05 April 2010

Do You Really Care About Your Customer?

So let's see if you pass the Professor's test criteria:

1. Do you put your 800 Number/access telephone in the work flow before he/she purchases?
2. Do you answer your phone and have metrics for acceptable performance
3. Is your service consistent no matter which channel your customer reaches you.
4. Do you reward your staff based on number of calls rather than quality of calls?
5. Do you give your agents the ability to solve the customer's issue including paying compensation
6. Do you have more than 2 layers of escalation from the first call touch point.
7. Do you actually answer emails?

I think you get my point. I cannot think of any one Travel Business that has the right characteristics. And before you throw lots of rotten eggs at me - look inward first. Is it really a question of money?

So let me ask you if you understand what are the two things that the customer wants you to care about?

1. Don't treat me like an idiot
2. Remember that my time is more precious than yours.

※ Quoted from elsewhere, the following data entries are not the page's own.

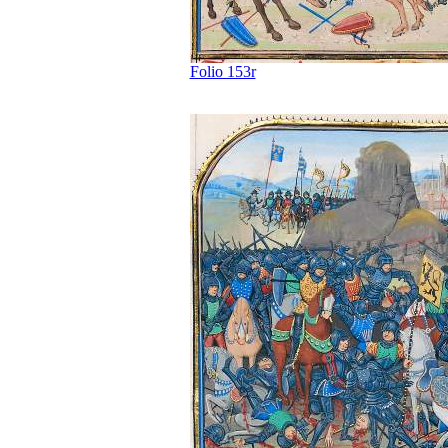
Folio 153r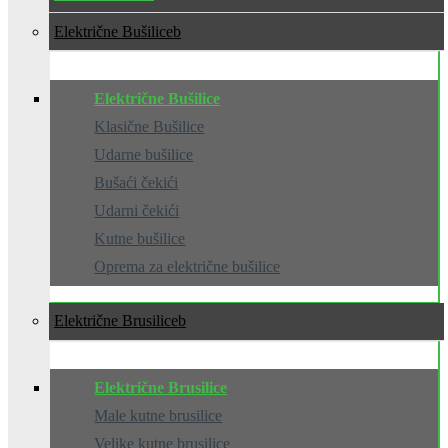
Električne Bušilice
Električne Bušilice
Klasične Bušilice
Udarne bušilice
Bušaći čekići
Udarni čekići
Kutne bušilice
Oprema za električne bušilice
Električne Brusilice
Električne Brusilice
Male kutne brusilice
Velike kutne brusilice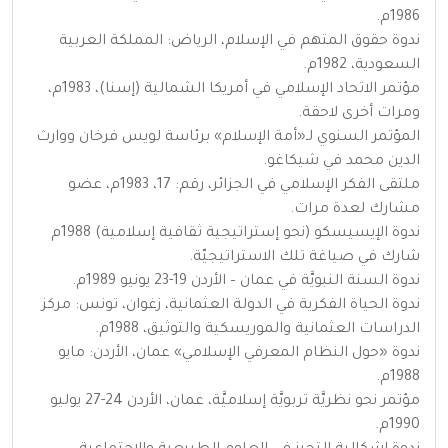
1986م.
ندوة حقوق المتهم في الإسلام، الرياض: المملكة العربية
السعودية، 1982م.
مؤتمر الاتحاد الإسلامي في أمريكا الشمالية (إسنا)، 1983م،
ومرات أخرى لاحقة.
المؤتمر السنوي لـ«أمة الإسلام» برئاسة لويس فرخان ووارث
الدين محمد في شيكاغو.
ملتقى الفكر الإسلامي في الجزائر، رقم: 17، 1983م، عضو
مشارك لعدة مرات.
ندوة الإيسيسكو (نحو إستراتيجية ثقافية إسلامية) 1988م
شارك في صياغة تلك الاستراتيجيّة.
ندوة السنة النبويَّة في عمان – الأردن 19-23 يونيو 1989م.
ندوة الحياة الفكرية في الدولة العثمانية، زغوان، تونس: مركز
الدراسات العثمانية والموريسكية والتوثيق، 1988م.
ندوة «حول النظام المعرفي الإسلامي» عمان، الأردن: مايو
1988م.
مؤتمر نحو نظريَّة تربويَّة إسلاميَّة، عمان، الأردن 24-27 يوليو
1990م.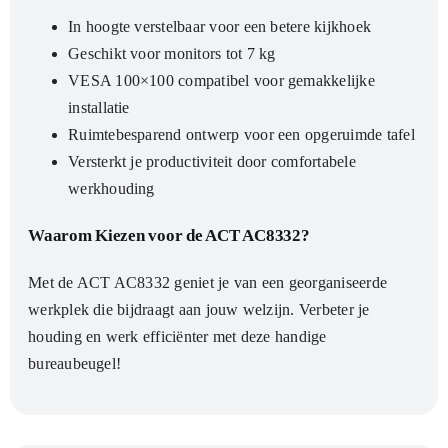
In hoogte verstelbaar voor een betere kijkhoek
Geschikt voor monitors tot 7 kg
VESA 100×100 compatibel voor gemakkelijke
installatie
Ruimtebesparend ontwerp voor een opgeruimde tafel
Versterkt je productiviteit door comfortabele
werkhouding
Waarom Kiezen voor de ACT AC8332?
Met de ACT AC8332 geniet je van een georganiseerde
werkplek die bijdraagt aan jouw welzijn. Verbeter je
houding en werk efficiënter met deze handige
bureaubeugel!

If your philosophy enables your customer to feel that you actually are treating them with respect - firstly cut out that trashed old script. Throw out the efficiency paradigm. Efficiency is not the only metric. And take the time to understand his issue. And cardinal rule according to the professor is to let the customer take control of the conversation even if it is to allow him to rant.

One of my favorite writers about the Web is Gerry McGovern and his weekly piece is usually a tooth jarring reminder about our obligations and trust - sacred that it is - to the customer. The current arrogant behavior that many travel companies take to their user community is shameful.

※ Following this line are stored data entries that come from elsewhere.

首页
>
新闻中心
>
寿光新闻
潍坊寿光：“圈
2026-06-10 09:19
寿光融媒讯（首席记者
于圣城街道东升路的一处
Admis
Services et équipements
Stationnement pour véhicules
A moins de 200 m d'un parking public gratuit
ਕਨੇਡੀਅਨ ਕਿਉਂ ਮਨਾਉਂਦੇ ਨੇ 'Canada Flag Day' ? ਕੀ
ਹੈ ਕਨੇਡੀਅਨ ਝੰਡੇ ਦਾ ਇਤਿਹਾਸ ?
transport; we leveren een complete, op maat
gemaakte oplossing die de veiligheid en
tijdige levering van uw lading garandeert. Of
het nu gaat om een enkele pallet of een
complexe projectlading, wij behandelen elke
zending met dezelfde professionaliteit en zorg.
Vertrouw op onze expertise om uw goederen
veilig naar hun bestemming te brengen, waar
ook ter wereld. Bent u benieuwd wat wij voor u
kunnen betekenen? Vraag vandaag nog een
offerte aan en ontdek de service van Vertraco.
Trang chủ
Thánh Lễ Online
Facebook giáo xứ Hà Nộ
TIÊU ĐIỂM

In fact I try and stop using the word customer at all.

So let me leave you with the end comment on Gerry's blog: "What's the best attribute your web team can have? Caring about your customers time. Treat their time as a truly precious thing. Treat them as intelligent. Focus on service. Focus on what the customer wants to do, not what you want the customer to do. Solve their problem, not yours. It's a shift in thinking but it's where the future lies."